When K finished, I could say nothing. I was not struck dumb by any internal debate about whether it would be wiser to make the same confession to him or to keep my secret to myself. It was simply that I could not speak. Nor did I wish to.
At lunch K and I faced each other across the table. Served by the maid, we ate what seemed to me an unusually tasteless meal. We spoke barely a word during the meal. We had no idea when Okusan and Ojōsan would return.
CHAPTER 91
We returned to our separate rooms and did not see each other again. K was as silent as he’d been that morning. I too sat quietly, deep in thought.
It seemed clear to me that I should reveal my heart to K, but I also felt that my chance had already passed. My silence had been a terrible mistake, it seemed to me now; I should have cut across his words with a counteroffensive; at the very least, I would have been wiser to follow his confession by frankly telling him my own feelings.

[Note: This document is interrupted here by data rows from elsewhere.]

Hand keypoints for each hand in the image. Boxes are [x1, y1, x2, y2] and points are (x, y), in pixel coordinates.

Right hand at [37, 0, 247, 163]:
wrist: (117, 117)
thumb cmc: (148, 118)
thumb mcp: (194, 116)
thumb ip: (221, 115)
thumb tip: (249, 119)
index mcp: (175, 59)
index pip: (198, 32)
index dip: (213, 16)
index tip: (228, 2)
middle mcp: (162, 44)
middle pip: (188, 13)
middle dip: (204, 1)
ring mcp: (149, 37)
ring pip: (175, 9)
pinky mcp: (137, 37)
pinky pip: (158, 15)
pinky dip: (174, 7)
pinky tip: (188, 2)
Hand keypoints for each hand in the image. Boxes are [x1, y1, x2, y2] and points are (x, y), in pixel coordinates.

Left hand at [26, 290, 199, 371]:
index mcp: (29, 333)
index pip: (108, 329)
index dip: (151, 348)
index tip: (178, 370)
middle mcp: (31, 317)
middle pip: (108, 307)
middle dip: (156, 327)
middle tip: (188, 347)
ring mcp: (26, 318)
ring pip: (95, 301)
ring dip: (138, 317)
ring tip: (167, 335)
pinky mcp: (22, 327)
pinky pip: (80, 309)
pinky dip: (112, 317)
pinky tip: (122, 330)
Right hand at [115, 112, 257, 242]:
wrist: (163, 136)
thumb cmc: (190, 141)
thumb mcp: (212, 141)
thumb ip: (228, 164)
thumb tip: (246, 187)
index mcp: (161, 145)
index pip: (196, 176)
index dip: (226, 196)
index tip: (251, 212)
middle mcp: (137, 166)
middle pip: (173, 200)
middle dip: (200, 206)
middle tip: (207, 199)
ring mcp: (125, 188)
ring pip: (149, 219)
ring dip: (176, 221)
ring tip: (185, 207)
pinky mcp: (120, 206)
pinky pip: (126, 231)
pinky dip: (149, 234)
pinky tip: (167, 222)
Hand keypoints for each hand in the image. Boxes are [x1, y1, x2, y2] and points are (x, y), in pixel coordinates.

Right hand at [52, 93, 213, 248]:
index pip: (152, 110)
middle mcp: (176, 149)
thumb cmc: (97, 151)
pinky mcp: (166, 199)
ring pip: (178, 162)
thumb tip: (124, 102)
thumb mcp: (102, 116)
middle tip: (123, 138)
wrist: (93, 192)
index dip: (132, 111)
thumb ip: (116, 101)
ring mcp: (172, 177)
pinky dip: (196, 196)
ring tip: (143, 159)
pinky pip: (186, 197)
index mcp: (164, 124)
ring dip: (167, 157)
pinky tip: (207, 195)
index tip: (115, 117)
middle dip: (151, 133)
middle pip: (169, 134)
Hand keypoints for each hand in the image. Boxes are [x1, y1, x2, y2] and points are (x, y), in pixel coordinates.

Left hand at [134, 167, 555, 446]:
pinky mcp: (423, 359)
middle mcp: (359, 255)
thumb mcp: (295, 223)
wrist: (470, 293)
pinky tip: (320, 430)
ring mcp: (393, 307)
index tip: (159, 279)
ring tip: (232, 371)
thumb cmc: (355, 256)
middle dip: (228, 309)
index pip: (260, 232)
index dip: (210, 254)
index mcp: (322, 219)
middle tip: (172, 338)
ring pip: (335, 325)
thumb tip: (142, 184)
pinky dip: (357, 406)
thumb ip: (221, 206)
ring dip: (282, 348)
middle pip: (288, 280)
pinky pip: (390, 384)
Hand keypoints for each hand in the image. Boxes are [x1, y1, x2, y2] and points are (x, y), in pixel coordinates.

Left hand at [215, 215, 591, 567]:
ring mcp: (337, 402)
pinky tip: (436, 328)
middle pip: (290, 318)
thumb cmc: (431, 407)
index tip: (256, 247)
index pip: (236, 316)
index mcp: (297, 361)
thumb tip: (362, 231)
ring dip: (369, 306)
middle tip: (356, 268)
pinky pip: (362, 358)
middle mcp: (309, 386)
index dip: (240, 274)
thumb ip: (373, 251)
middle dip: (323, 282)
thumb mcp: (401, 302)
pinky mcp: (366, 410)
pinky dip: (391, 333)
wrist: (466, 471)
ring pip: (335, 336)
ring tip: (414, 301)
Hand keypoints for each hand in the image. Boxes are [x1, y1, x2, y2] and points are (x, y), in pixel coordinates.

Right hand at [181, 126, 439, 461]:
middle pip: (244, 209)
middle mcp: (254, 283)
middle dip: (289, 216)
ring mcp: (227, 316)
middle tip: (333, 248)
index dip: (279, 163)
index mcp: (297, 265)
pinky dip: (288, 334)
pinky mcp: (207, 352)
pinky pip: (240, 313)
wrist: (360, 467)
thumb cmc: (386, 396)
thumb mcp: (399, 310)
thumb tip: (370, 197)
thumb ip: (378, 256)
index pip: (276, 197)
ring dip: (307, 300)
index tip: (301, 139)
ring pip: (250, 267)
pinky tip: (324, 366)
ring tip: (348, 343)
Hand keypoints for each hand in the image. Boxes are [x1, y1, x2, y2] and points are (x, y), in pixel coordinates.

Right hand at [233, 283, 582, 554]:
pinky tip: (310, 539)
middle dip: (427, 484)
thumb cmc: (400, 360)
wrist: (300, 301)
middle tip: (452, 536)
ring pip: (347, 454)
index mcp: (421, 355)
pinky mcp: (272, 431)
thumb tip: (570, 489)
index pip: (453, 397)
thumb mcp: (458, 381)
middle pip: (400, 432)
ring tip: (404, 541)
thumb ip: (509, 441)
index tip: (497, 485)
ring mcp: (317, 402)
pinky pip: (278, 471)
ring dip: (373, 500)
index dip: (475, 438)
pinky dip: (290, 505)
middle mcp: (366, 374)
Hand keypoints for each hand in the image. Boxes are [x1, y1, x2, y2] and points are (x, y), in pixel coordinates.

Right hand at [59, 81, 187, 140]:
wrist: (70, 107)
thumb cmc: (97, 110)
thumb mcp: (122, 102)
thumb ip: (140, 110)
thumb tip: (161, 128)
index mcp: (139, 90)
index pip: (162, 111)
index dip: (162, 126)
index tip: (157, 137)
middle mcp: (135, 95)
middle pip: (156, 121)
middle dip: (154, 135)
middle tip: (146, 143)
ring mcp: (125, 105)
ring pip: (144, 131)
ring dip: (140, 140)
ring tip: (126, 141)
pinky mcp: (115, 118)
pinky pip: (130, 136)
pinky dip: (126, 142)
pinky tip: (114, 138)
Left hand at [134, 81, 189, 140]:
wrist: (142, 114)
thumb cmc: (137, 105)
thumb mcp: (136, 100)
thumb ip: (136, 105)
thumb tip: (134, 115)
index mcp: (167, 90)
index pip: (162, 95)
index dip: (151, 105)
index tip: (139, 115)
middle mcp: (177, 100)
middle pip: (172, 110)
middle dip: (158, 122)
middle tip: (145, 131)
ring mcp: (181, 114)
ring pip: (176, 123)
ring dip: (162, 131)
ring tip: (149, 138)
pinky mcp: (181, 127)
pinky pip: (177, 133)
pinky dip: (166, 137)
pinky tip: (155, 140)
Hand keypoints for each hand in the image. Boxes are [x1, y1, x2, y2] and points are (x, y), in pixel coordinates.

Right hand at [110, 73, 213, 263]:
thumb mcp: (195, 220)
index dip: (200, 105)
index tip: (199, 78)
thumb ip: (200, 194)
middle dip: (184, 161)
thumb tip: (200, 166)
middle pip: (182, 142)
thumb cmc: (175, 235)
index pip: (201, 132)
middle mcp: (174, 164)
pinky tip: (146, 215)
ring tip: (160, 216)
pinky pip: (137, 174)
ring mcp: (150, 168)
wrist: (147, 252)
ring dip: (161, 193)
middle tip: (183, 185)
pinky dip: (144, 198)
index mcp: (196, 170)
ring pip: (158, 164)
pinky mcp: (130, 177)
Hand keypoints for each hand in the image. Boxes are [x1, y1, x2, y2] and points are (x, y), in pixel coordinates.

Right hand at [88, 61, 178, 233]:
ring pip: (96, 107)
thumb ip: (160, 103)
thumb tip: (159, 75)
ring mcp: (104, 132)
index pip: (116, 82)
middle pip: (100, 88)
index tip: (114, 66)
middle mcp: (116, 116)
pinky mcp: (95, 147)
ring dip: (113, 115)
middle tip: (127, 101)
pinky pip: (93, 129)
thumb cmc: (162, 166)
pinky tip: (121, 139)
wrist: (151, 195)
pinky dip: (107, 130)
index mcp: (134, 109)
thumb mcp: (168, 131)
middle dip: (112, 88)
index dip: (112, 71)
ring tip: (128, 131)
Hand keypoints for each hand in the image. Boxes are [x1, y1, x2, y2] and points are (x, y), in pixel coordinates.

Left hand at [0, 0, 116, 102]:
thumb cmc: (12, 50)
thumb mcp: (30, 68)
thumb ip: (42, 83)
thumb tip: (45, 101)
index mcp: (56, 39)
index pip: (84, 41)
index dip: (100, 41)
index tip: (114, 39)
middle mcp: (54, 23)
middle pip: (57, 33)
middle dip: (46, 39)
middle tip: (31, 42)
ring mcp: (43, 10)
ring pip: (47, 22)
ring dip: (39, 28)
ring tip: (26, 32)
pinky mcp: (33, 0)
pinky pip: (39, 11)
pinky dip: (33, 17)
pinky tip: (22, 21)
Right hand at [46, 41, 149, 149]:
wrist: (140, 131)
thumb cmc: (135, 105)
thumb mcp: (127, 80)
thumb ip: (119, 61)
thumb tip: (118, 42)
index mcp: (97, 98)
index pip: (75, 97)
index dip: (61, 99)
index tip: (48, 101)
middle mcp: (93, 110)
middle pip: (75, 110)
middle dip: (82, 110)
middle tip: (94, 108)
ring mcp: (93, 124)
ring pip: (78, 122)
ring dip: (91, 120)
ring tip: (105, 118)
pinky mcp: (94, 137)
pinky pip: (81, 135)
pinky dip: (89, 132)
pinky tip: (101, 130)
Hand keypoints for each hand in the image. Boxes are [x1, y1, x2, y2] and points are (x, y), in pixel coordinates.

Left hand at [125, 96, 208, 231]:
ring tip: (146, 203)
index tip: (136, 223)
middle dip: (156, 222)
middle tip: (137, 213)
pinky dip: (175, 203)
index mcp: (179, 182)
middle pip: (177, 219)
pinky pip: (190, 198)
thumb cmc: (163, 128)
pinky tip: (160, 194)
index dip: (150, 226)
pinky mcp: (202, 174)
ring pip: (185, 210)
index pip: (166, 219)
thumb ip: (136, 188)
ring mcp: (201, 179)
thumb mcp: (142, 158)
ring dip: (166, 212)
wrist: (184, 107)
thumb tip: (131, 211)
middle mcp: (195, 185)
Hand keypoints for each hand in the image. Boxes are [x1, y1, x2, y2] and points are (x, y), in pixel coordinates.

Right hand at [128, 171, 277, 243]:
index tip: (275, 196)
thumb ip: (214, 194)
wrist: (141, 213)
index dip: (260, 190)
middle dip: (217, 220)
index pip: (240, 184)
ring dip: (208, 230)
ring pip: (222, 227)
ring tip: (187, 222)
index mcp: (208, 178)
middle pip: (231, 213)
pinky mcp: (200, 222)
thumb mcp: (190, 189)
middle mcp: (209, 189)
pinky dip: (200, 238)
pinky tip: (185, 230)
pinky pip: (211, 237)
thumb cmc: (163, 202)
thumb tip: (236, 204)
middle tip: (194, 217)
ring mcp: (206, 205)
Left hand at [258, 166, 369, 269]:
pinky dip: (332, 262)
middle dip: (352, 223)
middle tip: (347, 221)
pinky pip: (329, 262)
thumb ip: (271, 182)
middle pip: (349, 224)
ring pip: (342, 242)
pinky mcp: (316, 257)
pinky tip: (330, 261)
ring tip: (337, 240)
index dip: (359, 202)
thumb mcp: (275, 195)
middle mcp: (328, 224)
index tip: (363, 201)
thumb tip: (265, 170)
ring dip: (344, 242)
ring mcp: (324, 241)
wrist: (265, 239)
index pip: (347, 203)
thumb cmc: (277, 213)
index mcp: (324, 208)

At this stage, no matter how I looked at it, with K’s confession over and done
with it would be awkward to come back to the subject and express my own feelings. I could see no way to bring it up naturally. I felt dizzy with remorse.
If only he would open the sliding doors that separated us and charge into the room again, I thought. Earlier, he had caught me off guard, quite unprepared to cope with him. My underlying impulse now was to somehow regain the advantage I had lost that morning. From time to time I raised my eyes expectantly to the sliding doors. But the doors stayed closed. And beyond them K remained quiet.
After a while this hush started to unnerve me. What would he be thinking in there? No sooner had the question entered my head than it began to obsess me. It was perfectly normal for us to maintain separate silences on either side of the doors, and usually the quieter K was, the more likely I was to forget he was there. In my present state, however, I was clearly a bit mad. Yet despite my urgent need to confront him, I could not take the offensive and open the doors myself. Having missed my chance to speak, I now could only wait for his next move.
At length I could stay still no more. The longer I forced myself to remain motionless, the more urgently I longed to leap up and burst into K’s room. There was nothing for it but to get up and go out onto the veranda. From there I moved on into the sitting room, where I absently poured myself a cup of hot water from the kettle and drank it. Then I went out to the entrance hall, and from there, having carefully avoided K’s room, I found myself out in the road. Needless to say, I had no destination in mind. I simply needed to keep moving. I wandered aimlessly through streets that were bright with New Year decorations. Walk as I might, K continued to fill my mind. In fact, I was not even attempting to rid myself of such thoughts by walking. As I prowled the streets, my mind was intent on chewing over and digesting the image of him that hung before me.